In the excerpt about Joseph Grinnell's yellow-breasted titmice, what numbers do the two birds carry in the bird collection of the Museum of Vertebrate Zoology?

BEGIN Excerpt provided

7. If they had all run away there would be no video of it.

 "Video: Large Gator Spotted in Florida" isn't quite fake news, but it certainly isn't news.

Friday, January 13, 2017

Adventitious knowledge

Joseph Grinnell, eminent ecologist and zoologist of the early 20th century, and founding Director of the Museum of Vertebrate Zoology, where I was a graduate student, wrote some hilarious stuff. Google Scholar lists 376 publications in his name, most of which are actually by him, including foundational papers in niche ecology, bio-geography, museum science, and so forth. He took so many thousands of pages of detailed, elegant, highly legible, informative, rigorous, lyrical, systematic field notes that if I told you how many, I'd have to look it up again, and it is getting late here. And he is rightly revered as a founder and role model in the MVZ. But perhaps my favorite thing of all about Joseph Grinnell is his nearly forgotten, mildly disturbing, profoundly droll paper, "A Striking Case of Adventitious Coloration." I have no memory of how I first encountered this paper, other than that it was in my former life as an ornithologist at the MVZ. I have never come across another paper that cited it, and Google Scholar lists none. It is, at core, a mystery.

The whole story is available here. The first two sentences:
On February 8, 1920, I spent the afternoon with my family at a point in Moraga Valley, Contra Costa County, California, some five miles, airline, northeast of Berkeley. My son Willard undertook to exercise the shotgun for the purpose of securing some specimens of local birds such as happened to be needed at the Museum.
So ornately informal, so precisely vague, so informatively not-to-the-point, I am in love with this opening. No reputable journal would publish it these days, and that is a shame. He's storytelling, and quite well. The story strides on: Willard blasts a mated pair of Oak Titmice, both of whom have bright yellow breasts. Why bright yellow? Oak Titmice are grey, never yellow.  Grinnell rushes the five airline miles back to Berkeley, marches into the botany department with his dead birds, and tells them to figure out what kind of yellow pollen these birds have got on them. Not pollen, say the botanists. Grinnell marches into a mycology lab and tells them to figure out what kind of yellow spores his birds have on their breasts. Maybe slime molds, hard to tell, say the mycologists. Grinnell concludes that possibly bird feathers could be an important means of dispersal in slime molds! He finishes by pointedly mentioning that if anyone is interested, these two birds "and their loads of spores, constitute Nos. 40,391 and 40,392 in the bird collection of the Museum of Vertebrate Zoology." He publishes the whole thing in The Auk, and that is the end of that, for almost a century. A century, by the way, is how long Grinnell said some of the MVZ's specimens might have to wait before they would be put to some as yet un-imagined use. It has been 97 years.

Which brings me to that wonderful word in Grinnell's title, "adventitious." It means something on the order of "acquired by chance" which is how those titmice presumably got their yellow, and how I came to the knowledge that in a drawer in Berkeley two spore laden titmice waited.  What did I intend to do with this knowledge? Keep it in a drawer, until, perhaps after one hundred years, it proved valuable.

Now, I unexpectedly find myself with colleagues interested in spore dispersal ecology, and somebody mentioned spore dispersal via bird feathers. Which started me rummaging around in my dusty rusty musty gusty fusty drawers of ornithology, hunting for memory of birds with spores on them. All I remembered clearly was Willard undertaking to exercise the shotgun, but eventually (this morning) I found first memory, then paper, and shared both. And by afternoon my new mycology colleagues had requested access to Nos. 40,391 and 40,392 from my old ornithology colleagues at the MVZ, so that we can collect some of the long faded yellow dust. A little bit of molecular genetics wizardry (our lab is set up for sequencing DNA from dried fungal museum specimens) and we may finally be able to discover what made Grinnell's birds so yellow. If it is a new species of anything, we must surely name it after Willard.

END Excerpt provided
BEGIN Available data

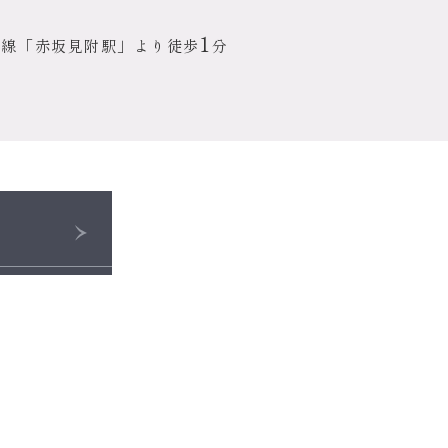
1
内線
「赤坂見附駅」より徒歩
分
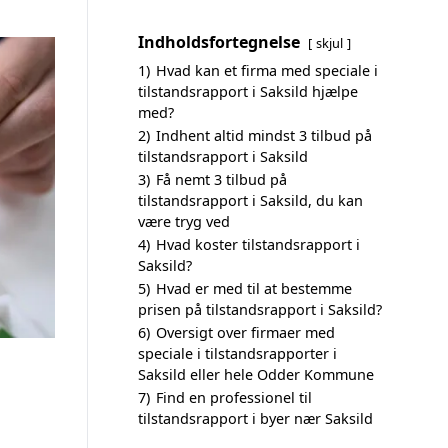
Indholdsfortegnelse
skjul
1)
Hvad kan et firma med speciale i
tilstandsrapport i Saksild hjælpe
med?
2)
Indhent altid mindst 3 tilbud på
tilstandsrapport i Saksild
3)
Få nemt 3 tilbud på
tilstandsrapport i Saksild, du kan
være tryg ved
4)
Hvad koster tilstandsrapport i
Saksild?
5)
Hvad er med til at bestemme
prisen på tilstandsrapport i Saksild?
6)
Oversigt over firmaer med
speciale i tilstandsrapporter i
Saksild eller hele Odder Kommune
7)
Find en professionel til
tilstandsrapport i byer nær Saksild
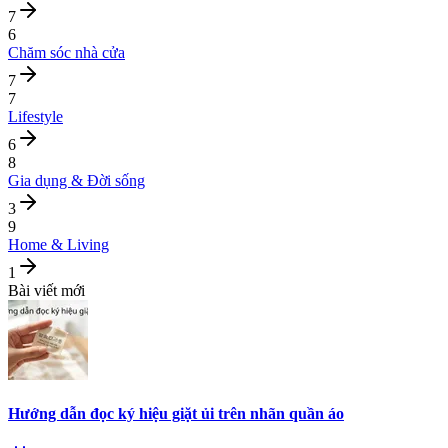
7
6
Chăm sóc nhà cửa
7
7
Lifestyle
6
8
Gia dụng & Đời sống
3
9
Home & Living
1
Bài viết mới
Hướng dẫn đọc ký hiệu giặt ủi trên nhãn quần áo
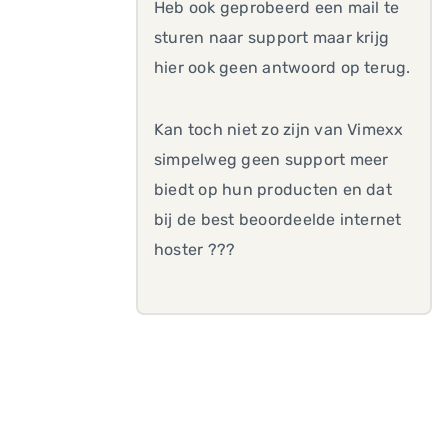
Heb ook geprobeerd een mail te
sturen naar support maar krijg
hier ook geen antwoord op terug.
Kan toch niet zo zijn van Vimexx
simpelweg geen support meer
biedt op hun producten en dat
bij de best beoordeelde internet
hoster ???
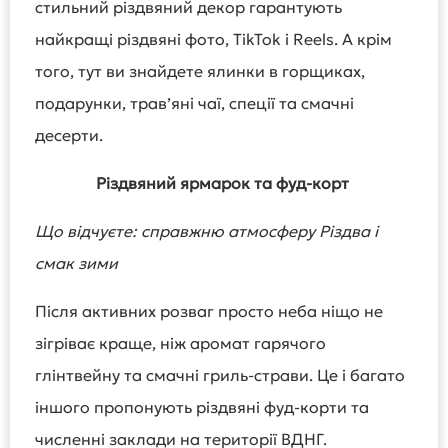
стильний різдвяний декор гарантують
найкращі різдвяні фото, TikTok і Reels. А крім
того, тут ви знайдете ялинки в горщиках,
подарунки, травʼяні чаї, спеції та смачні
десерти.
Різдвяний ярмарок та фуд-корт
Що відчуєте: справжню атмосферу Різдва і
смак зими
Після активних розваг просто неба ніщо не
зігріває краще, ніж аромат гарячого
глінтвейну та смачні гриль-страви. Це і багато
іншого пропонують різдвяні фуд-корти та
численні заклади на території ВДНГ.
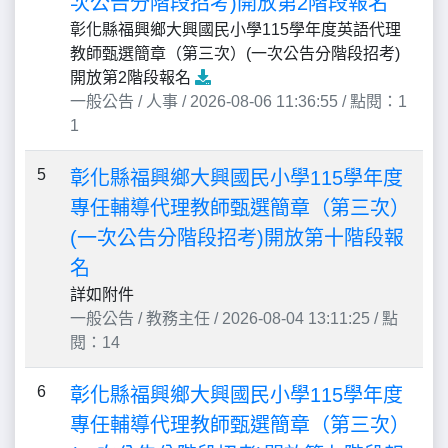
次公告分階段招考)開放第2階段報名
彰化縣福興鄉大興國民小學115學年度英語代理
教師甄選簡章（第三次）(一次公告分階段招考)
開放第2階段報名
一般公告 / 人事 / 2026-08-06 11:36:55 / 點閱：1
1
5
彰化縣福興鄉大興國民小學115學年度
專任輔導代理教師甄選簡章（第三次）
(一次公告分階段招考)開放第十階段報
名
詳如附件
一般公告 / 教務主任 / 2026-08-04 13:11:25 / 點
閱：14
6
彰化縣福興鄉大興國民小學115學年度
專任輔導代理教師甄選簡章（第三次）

END Available data

→ Worked solution: Nos. 40,391 and 40,392.